[EXERCISE TASKS]
1. What kinds of support for married people does sweetvi say there should be in the forum thread?
2. Write out the forum thread word for word, from "What we need" up to and including "married or unmarried).".

[READING TEXT]
%%
I see what you're saying. We can't just throw "Be abstinent" out there and then wipe our hands clean and walk away. We need to actively advocate marriage and healthy dating/courtship practices, and build a supportive framework to actually help carry them through.


----------



## MrsHaseeb (Jul 14, 2013)

Galadriel said:


> I see what you're saying. We can't just throw "Be abstinent" out there and then wipe our hands clean and walk away. We need to actively advocate marriage and healthy dating/courtship practices, and build a supportive framework to actually help carry them through.



Yes. And being unmarried I don't see that happening a lot. You may not notice much because you're blessed to be married. Its not be talked about. They barely discuss sexual sin in *most* churches and that needs to be address in such an over sexed society. Its everywhere. Thank God I have had grace to mostly overcome in that area through prayer and fasting and praise and worship when necessary but it hasn't been easy. I'm just being honest here ...


----------



## sweetvi (Jul 14, 2013)

I have seen IME that many young couples who choose to marry are mocked and ridiculed.  According to some people, that they only did it to have sex with each other! This is coming from Christians.  In society, it is encouraged to pursue an education first and then marriage, and someone with several children in a healthy marriage is looked down upon. What if God has a different plan for you and sends a spouse early? There are so many single ministries compared to marriage, and not enough support given for married people IMO. There should be bootcamps, seminars, counseling, get togethers, etc. This has always been the enemy's tactic to dissuade marriage and/or stop it. The results from this are STDs, abortions, soul ties, and bitterness.

If I would of known better, I would of been more serious about a spouse than to have boyfriends and dating experience. I even hear Christians encouraging young people to forgo marriage until after an Education and to date instead. Why not do both?


----------



## MrsHaseeb (Jul 14, 2013)

DISCLAIMER: THE ARTICLE BELOW PRESENTS AN UGLY TRUTH IF ITS TRUE. IT IS NOT MEANT TO TARGET ANYONE BUT TO SHOW THE STAGGERING NUMBER OF PROFESSING CHRISTIANS WHO HAVE ABORTIONS... IT'S WORSE THAN I THOUGHT. READ AT YOUR OWN DISCRETION.


http://www.prweb.com/releases/2006/03/prweb357377.htm


----------



## Galadriel (Jul 14, 2013)

MrsHaseeb said:


> Yes. And being unmarried I don't see that happening a lot. You may not notice much because you're blessed to be married. Its not be talked about. They barely discuss sexual sin in *most* churches and that needs to be address in such an over sexed society. Its everywhere. Thank God I have had grace to mostly overcome in that area through prayer and fasting and praise and worship when necessary but it hasn't been easy. I'm just being honest here ...



I totally get what you're saying, MrsHaseeb

I agree with you, we need our pastors and church communities to step up and address this. This is why many people in the young adult age group fall away from attending church and only return when they are getting married or want their kids baptized.

I know there's been recent critique of the so-called "purity culture," where basically you're told to abstain and if we don't, it'll ruin you for your future spouse.

What we need is to first communicate the proper understanding of sex and sexuality within God's plan, and create healthy boundaries as well as healthy relationships.

We need to practice *chastity* at all levels of life (whether married or unmarried).
%%
Camera calibration data
%%
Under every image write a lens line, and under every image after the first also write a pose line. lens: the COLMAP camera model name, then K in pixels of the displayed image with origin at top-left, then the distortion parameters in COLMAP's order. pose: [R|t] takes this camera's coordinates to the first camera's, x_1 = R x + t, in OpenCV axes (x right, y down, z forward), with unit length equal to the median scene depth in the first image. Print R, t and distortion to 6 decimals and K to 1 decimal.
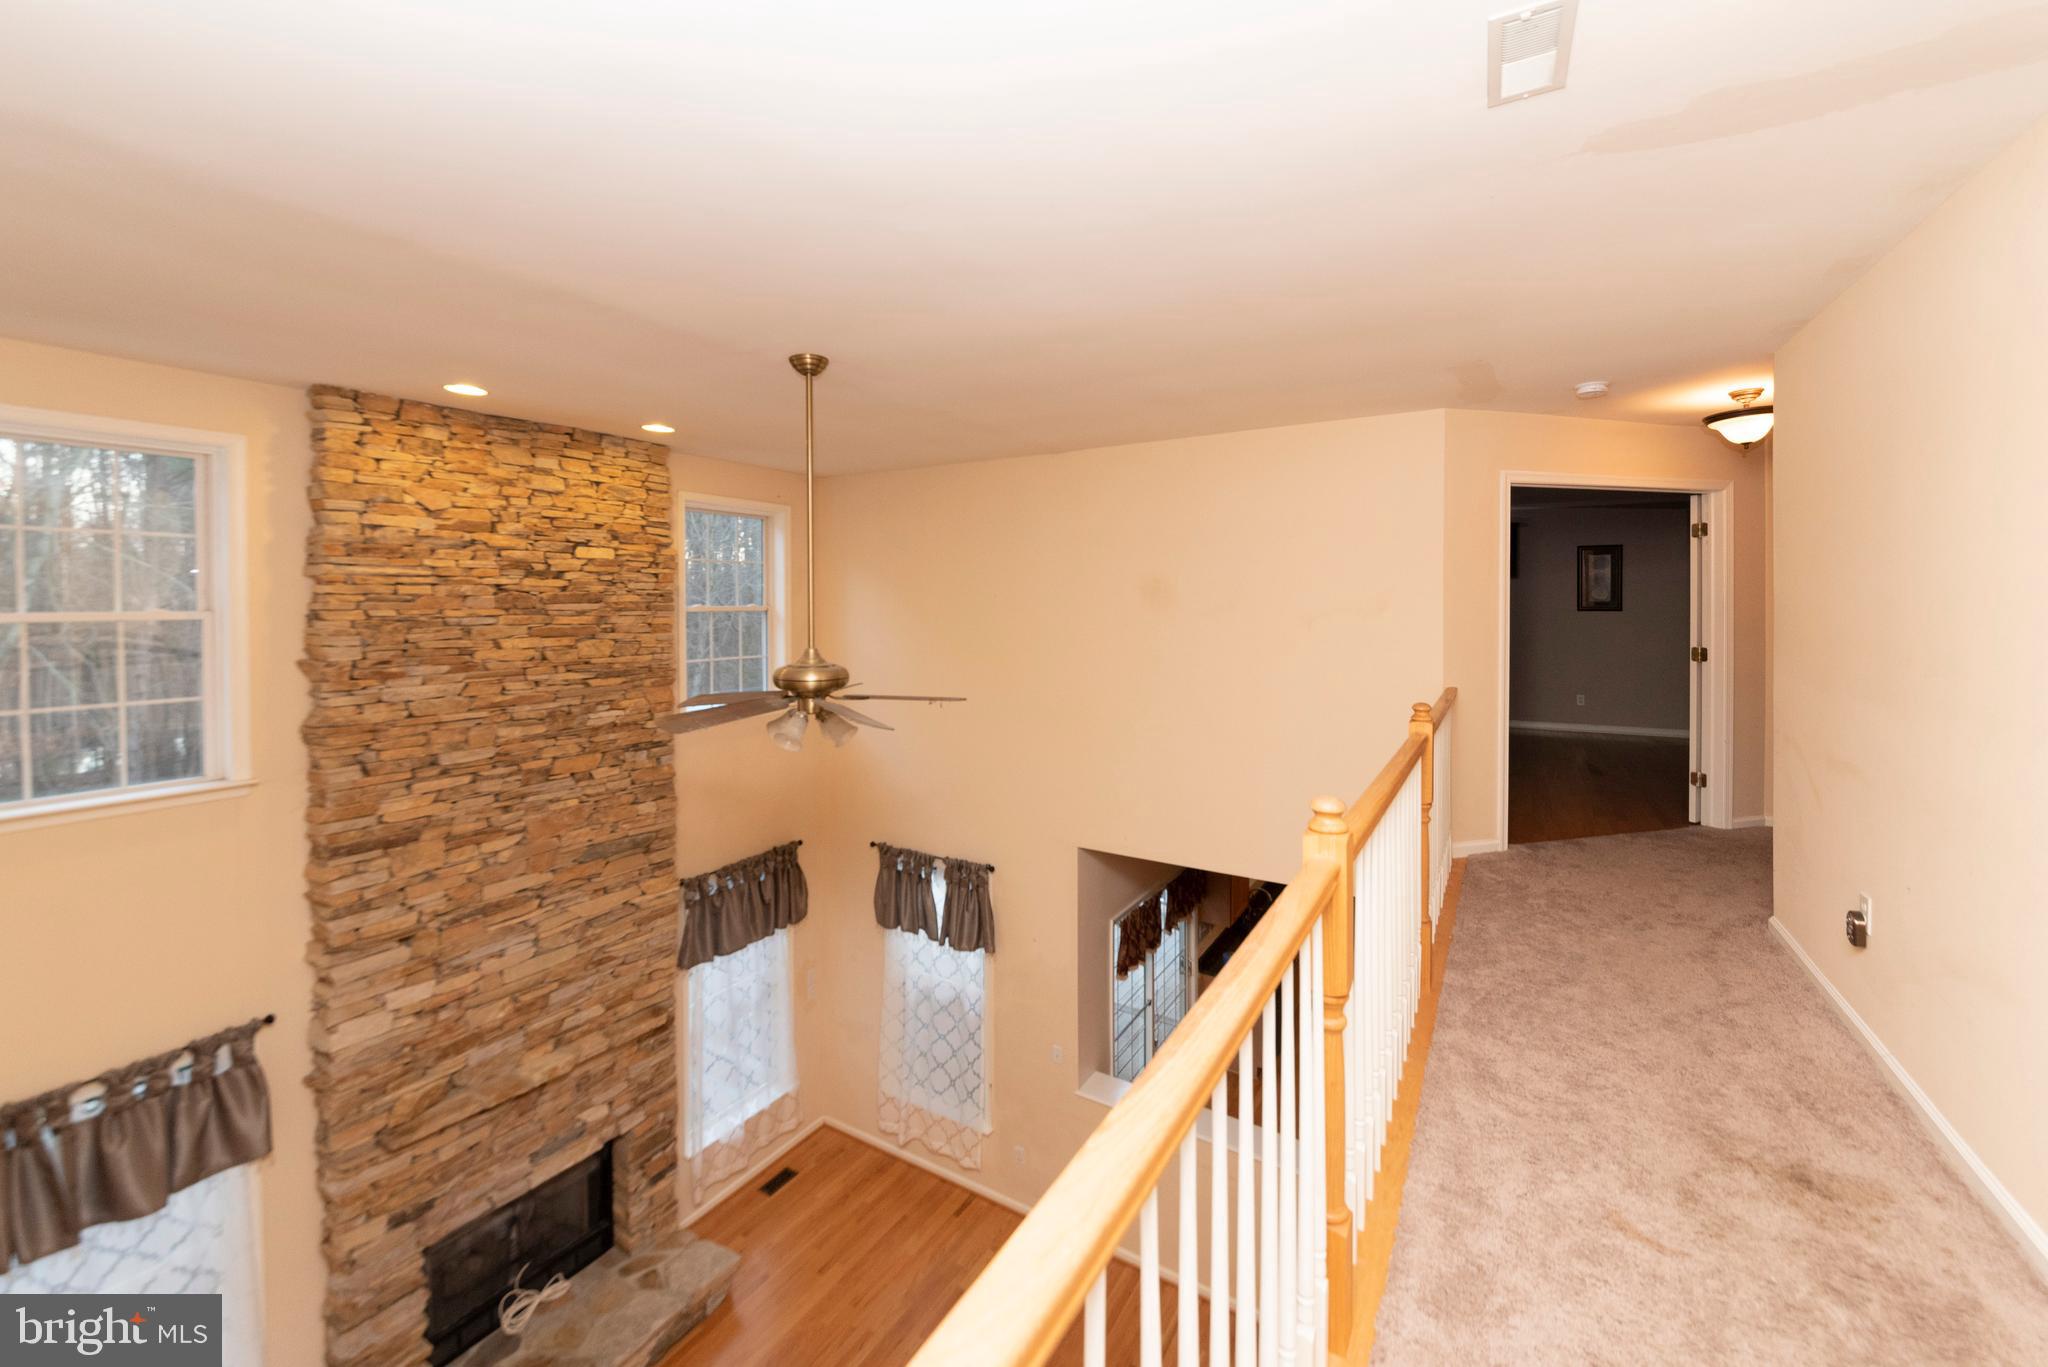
lens RADIAL K [[810.2, 0, 1020.3], [0, 810.2, 632.8], [0, 0, 1]] dist [0.000964, -0.000183]
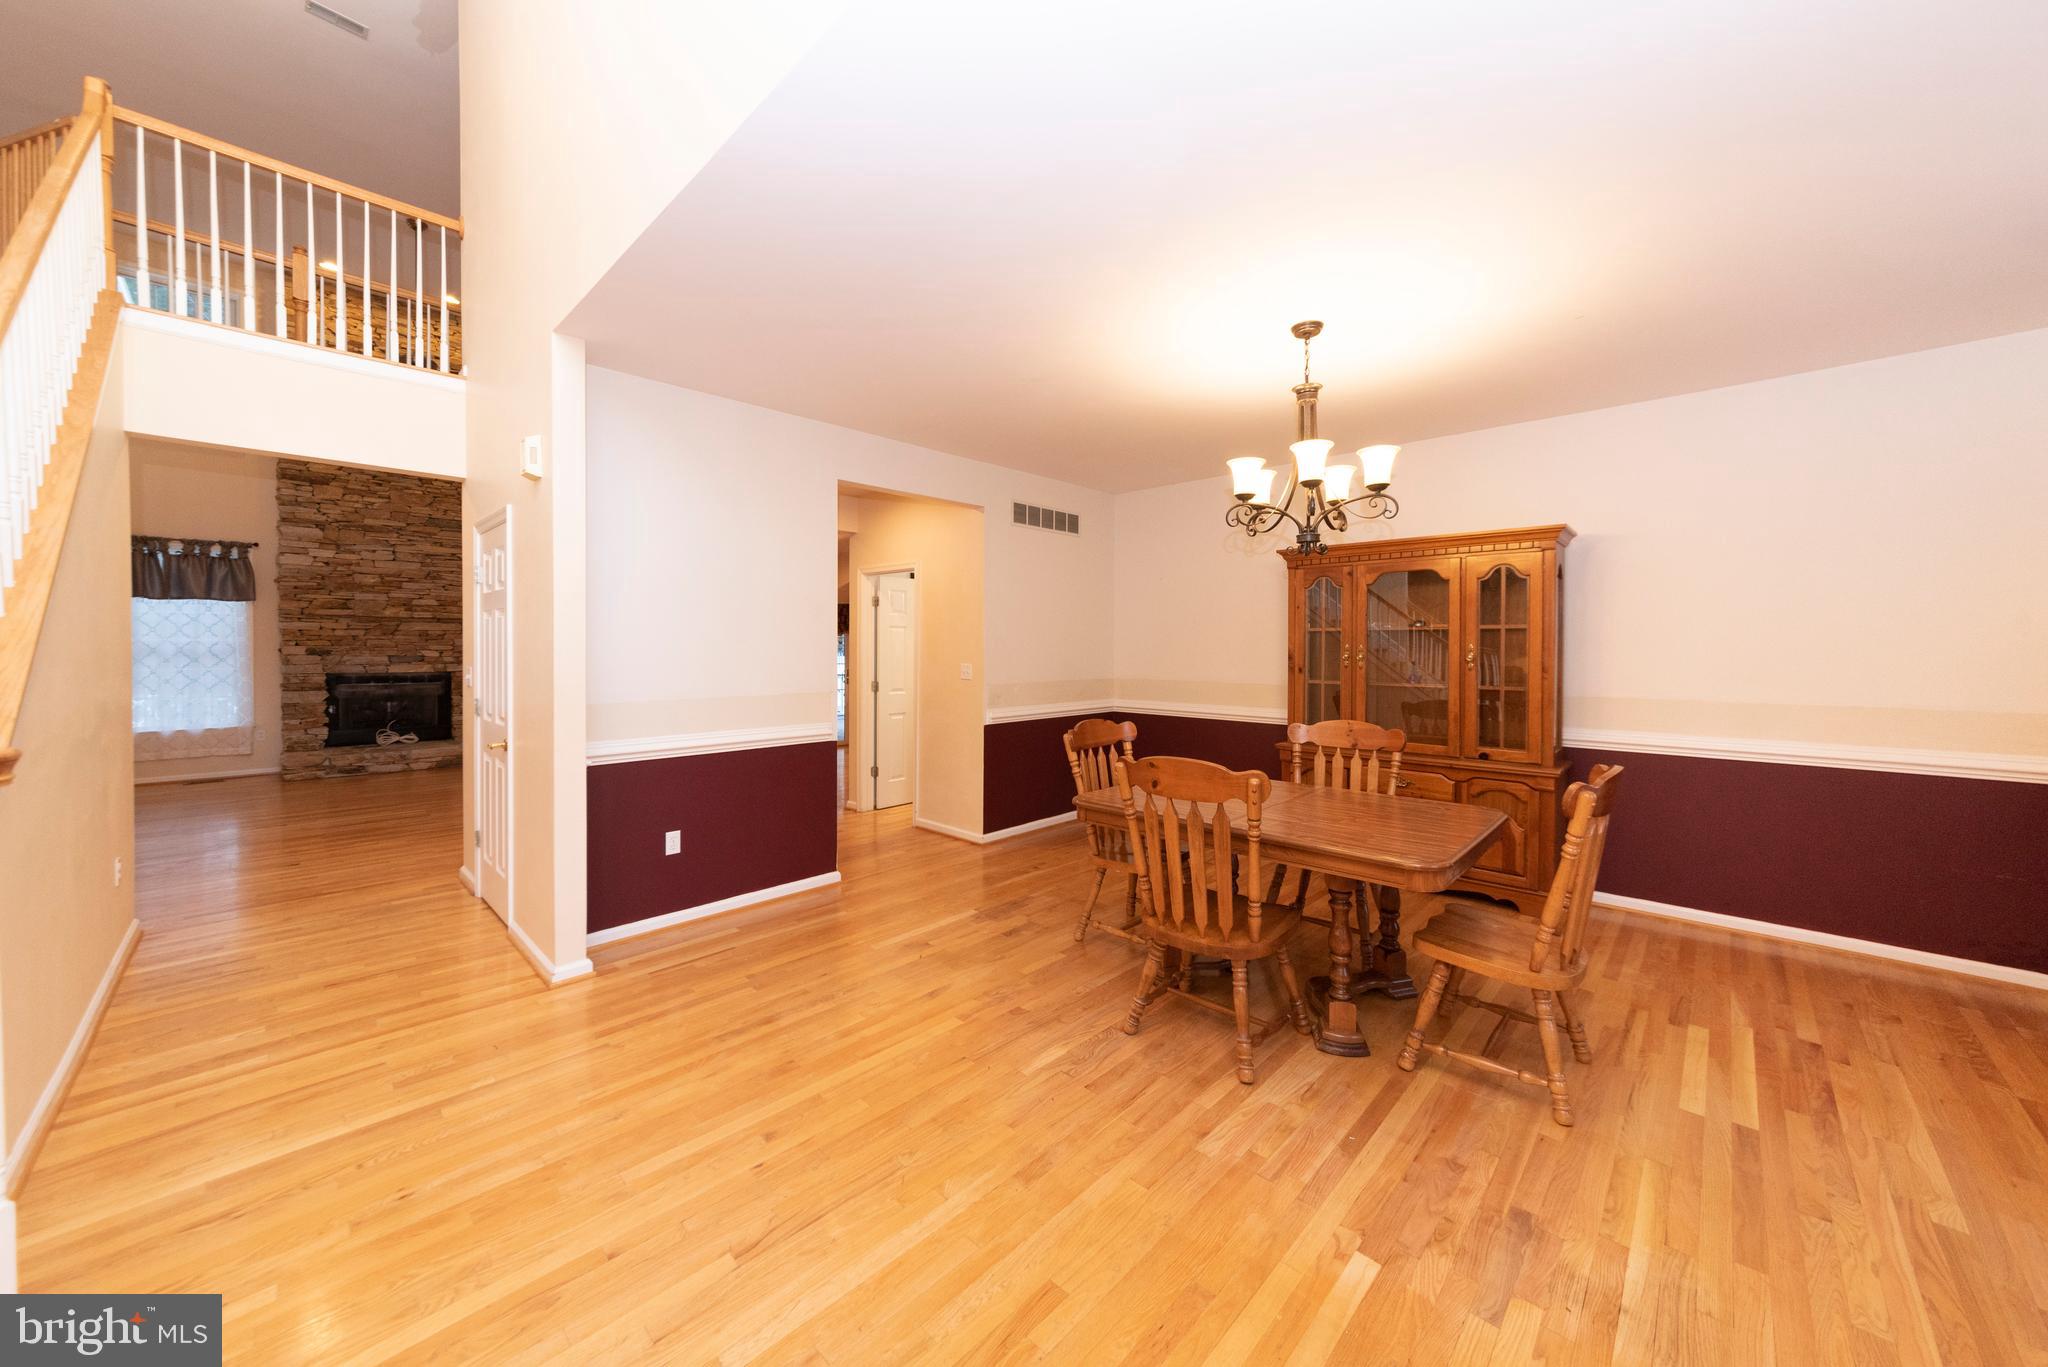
lens RADIAL K [[728.5, 0, 1019.4], [0, 728.5, 655.6], [0, 0, 1]] dist [0.001508, 0.002145]
pose [[0.975228, 0.006458, -0.221108, 1.364206], [-0.011247, 0.999729, -0.020404, 0.661341], [0.220916, 0.022386, 0.975036, -0.453384]]
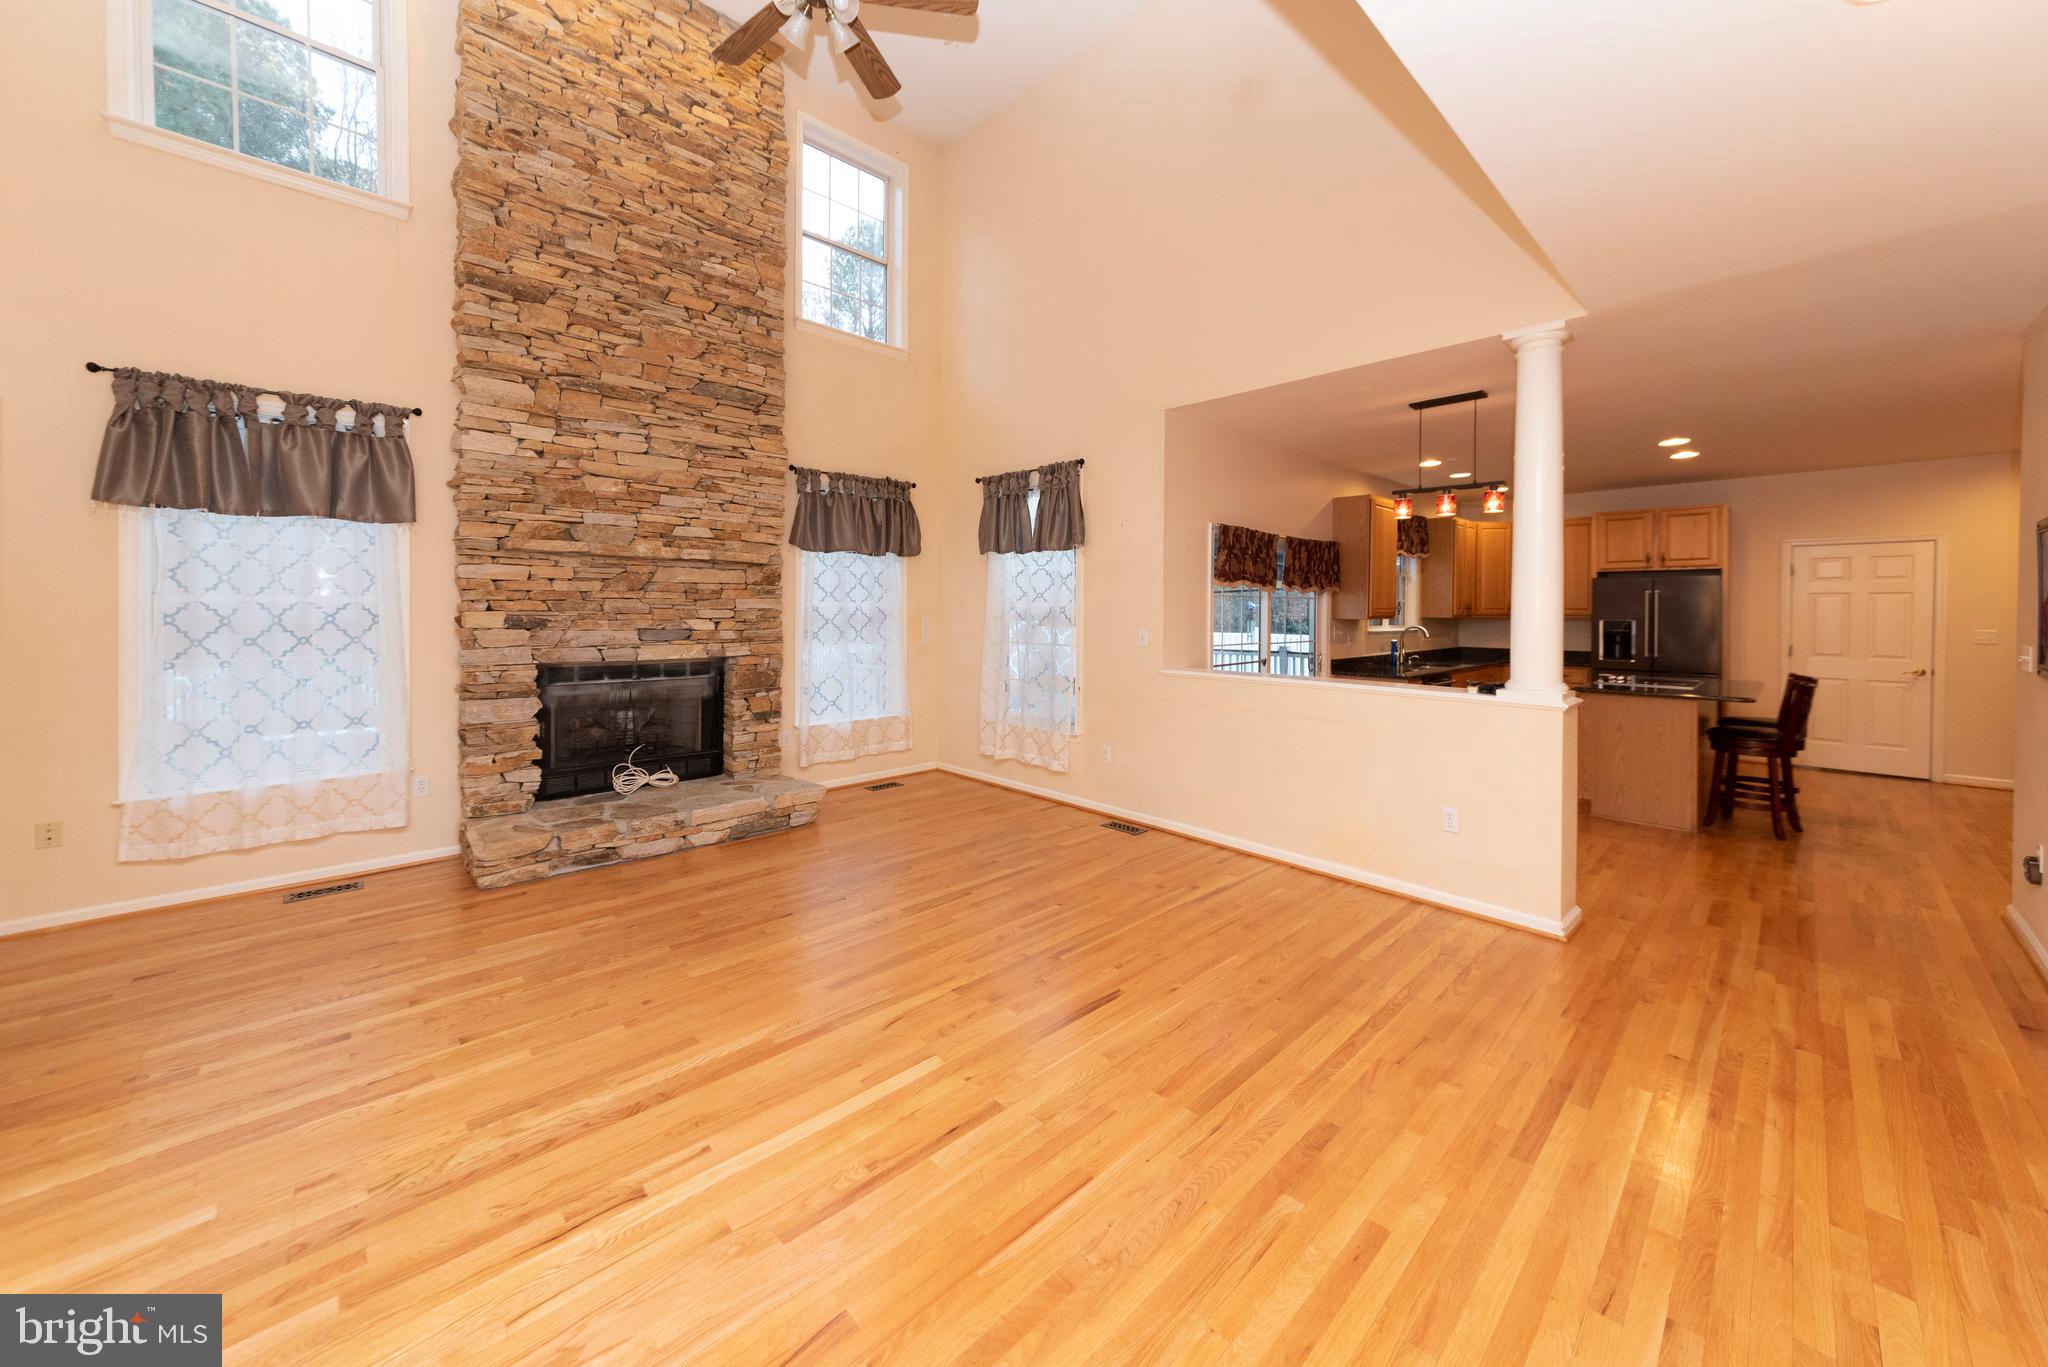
lens RADIAL K [[728.5, 0, 1022.7], [0, 728.5, 612.9], [0, 0, 1]] dist [0.001508, 0.002145]
pose [[0.964252, 0.005544, -0.264928, 0.168340], [-0.012710, 0.999598, -0.025343, 0.638435], [0.264681, 0.027805, 0.963935, 0.174729]]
%%
[OUTPUTS IN ORDER]
1. Bootcamps, seminars, counseling and get-togethers.

2.
What we need is to first communicate the proper understanding of sex and sexuality within God's plan, and create healthy boundaries as well as healthy relationships.

We need to practice *chastity* at all levels of life (whether married or unmarried).